“要说的事搁到吃饭后再聊。身为一名绅士,享受可口的菜肴是一件值得被认真对待的事,不应该有任何事让用餐变得不愉悦。哪怕遇到再让你感到不舒服的人,也要微笑着和他一起用完餐,并在餐桌上分享一些让人心情愉快的笑话,哪怕事后再不联系。”梅里克带着几分说教口吻。
“大小姐,好久不见。”梅里克对着林汐微微一笑。
很难想象,一个二十几岁最多不超过三十岁的英国男人会是林汐的叔叔,虽然肉眼看上去很像。

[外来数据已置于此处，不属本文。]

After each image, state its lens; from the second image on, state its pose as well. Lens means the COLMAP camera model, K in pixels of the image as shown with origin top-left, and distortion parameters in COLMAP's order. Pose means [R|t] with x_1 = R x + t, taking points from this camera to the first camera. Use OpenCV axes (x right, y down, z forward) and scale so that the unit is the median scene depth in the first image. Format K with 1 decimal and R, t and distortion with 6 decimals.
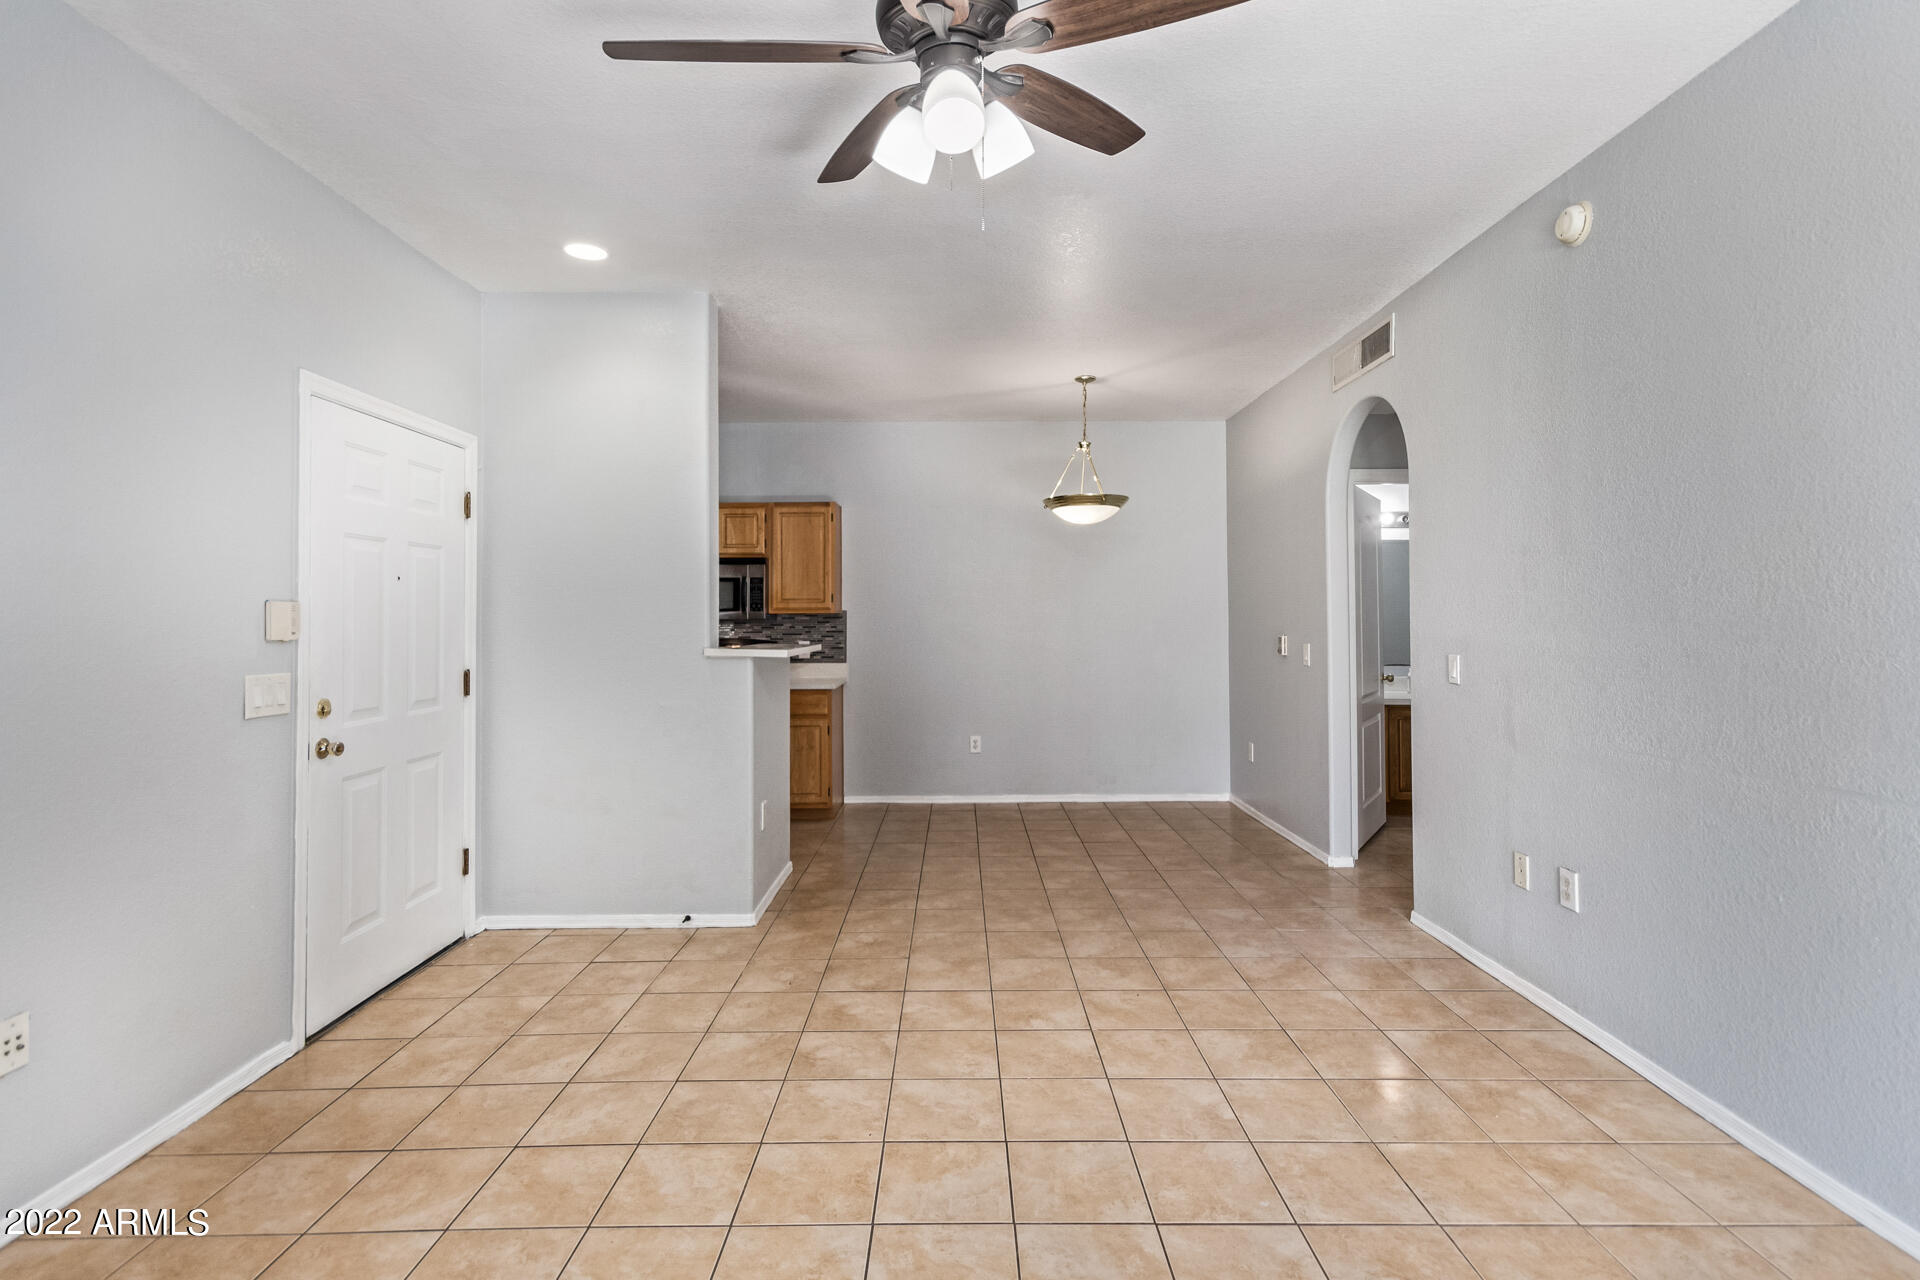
lens RADIAL K [[912.9, 0, 960.1], [0, 912.9, 604.3], [0, 0, 1]] dist [0.012364, 0.000084]
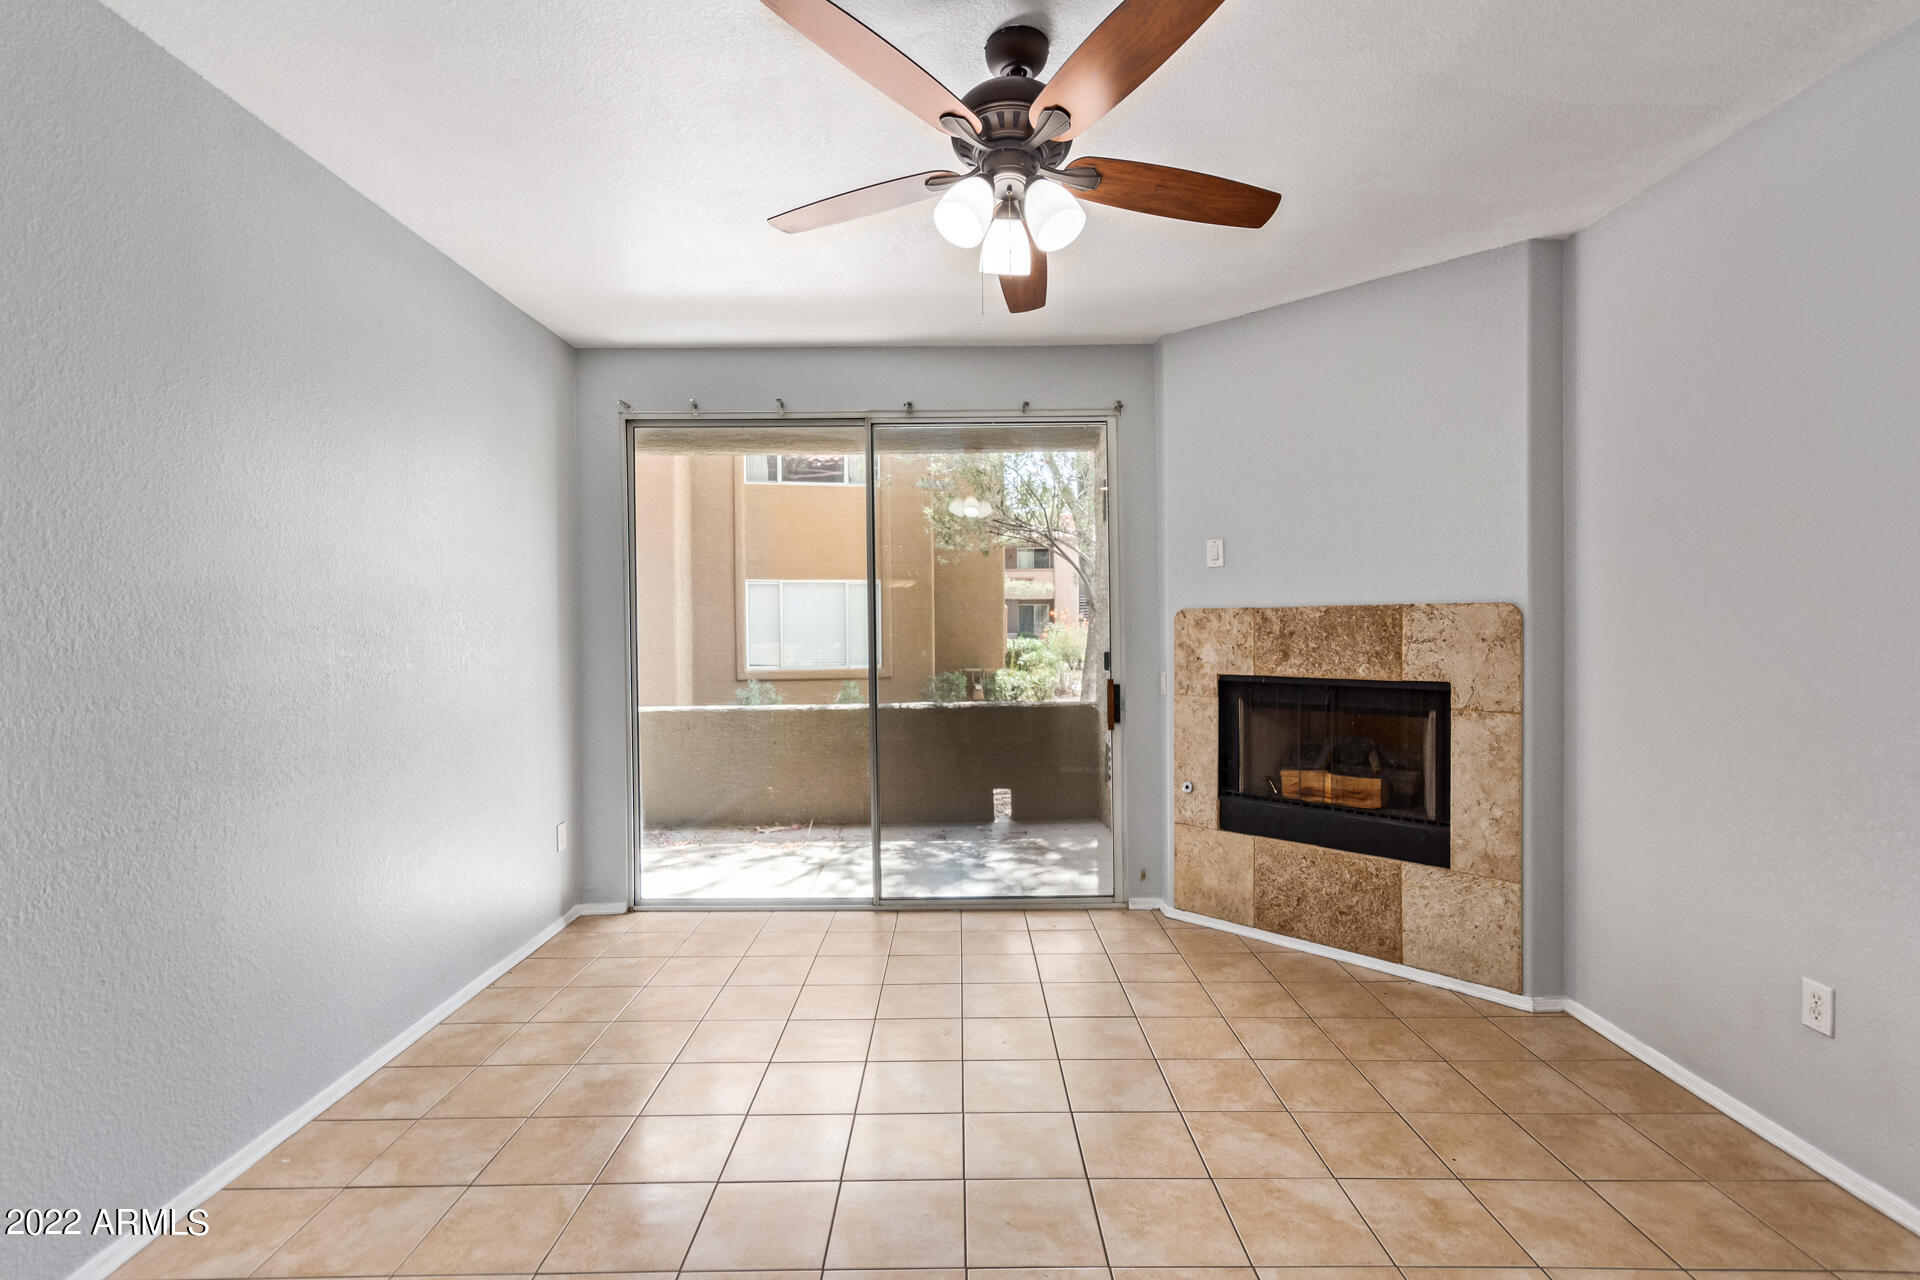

餐桌上,梅里克讲了几个“好笑”的见闻,大多是在讽刺人性,比如他曾在某个欧洲庄园受邀做客,那里无数食不果腹、衣不蔽体的穷人正好爆发了革命,“R.A.(革命军)”冲破了高墙与古堡。那个优雅风度的老绅士在铁马与火铳面前放弃了自己的妻女,独身骑马逃离。
“说实话,我对我们那个时代很失望,但也很喜欢。”
失望,喜欢,顾临寒咀嚼着这两个看上去很矛盾的词语。
“所失望的是对人性的悲哀,而所喜欢的,是另一些人们不甘被奴役的血性与对自由的向往,他们以血肉筑起高墙,鲜血染成的R.A.旗帜于自由的高空飘扬,他们的声音汇在一起,向世界的那不到百分之二十的人庄严宣告:我们生来自由!”
梅里克的声音愈发激动,几乎要跳到桌子上,就像刚苏醒的狮子。
“但是,我对这个时代更加失望。”
“为什么?”顾临寒问。
“相信你也看到了,外面有很多‘女人’。”
有很多女人又怎样?难道梅里克是个极端男权主义者?顾临寒有些不解。
“我从你的眼神中看到了愚昧与不信任。”梅里克嗤笑一声,“你有没有想过,这个时代男女比例是否有些失调?”
“是有些。”顾临寒沉吟了片刻。由于男性染色体的缺陷,男人会在未来逐渐减少,但这不会是原因,这才仅仅两百年而已。两百年看上去相当漫长,但纵观人类文明历史,只是一簇浪花。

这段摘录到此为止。